- **YOUR GOAL**: Which lines of the records contain the string "kern"? Report every such line in full, treating uppercase and lowercase as different.

┌─ SUPPLIED MATERIAL

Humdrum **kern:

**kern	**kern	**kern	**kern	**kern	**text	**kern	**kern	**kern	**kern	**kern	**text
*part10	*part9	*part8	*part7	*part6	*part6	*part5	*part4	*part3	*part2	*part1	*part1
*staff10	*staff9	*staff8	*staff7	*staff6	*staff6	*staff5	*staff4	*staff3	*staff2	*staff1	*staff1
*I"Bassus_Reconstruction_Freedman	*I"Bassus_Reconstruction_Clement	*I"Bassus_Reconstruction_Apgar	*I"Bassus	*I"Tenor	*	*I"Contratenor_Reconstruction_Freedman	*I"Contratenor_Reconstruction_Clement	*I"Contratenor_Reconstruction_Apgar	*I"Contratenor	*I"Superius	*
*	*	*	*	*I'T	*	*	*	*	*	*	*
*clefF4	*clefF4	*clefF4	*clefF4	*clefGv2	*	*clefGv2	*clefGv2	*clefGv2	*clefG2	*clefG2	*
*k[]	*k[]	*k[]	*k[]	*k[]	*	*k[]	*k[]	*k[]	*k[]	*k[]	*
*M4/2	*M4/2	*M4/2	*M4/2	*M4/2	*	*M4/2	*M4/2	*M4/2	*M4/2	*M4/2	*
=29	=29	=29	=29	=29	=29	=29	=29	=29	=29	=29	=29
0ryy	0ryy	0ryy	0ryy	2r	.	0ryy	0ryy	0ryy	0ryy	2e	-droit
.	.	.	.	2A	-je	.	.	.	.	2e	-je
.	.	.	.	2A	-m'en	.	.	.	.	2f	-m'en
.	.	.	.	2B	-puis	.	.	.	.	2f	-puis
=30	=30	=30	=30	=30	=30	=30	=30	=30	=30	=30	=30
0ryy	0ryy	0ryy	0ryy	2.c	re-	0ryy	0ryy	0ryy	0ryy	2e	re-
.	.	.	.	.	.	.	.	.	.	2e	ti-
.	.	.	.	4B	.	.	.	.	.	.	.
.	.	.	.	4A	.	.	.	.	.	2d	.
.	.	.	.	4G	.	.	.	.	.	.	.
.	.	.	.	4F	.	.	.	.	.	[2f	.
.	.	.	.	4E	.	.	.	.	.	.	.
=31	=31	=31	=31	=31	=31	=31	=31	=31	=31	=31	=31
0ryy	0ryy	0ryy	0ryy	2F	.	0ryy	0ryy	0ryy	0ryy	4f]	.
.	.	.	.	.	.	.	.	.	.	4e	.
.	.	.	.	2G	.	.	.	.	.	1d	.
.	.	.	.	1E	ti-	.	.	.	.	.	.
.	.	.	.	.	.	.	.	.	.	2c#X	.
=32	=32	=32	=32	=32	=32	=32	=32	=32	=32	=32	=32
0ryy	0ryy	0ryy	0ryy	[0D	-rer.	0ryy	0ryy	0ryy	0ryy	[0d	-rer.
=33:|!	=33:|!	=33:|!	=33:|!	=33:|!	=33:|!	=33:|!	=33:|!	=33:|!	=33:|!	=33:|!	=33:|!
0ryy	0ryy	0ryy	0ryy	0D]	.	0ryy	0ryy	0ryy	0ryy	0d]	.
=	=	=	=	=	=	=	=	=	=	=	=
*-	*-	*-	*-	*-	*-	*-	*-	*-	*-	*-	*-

└─

- **SOLUTION BELOW**:
Humdrum **kern:
**kern	**kern	**kern	**kern	**kern	**text	**kern	**kern	**kern	**kern	**kern	**text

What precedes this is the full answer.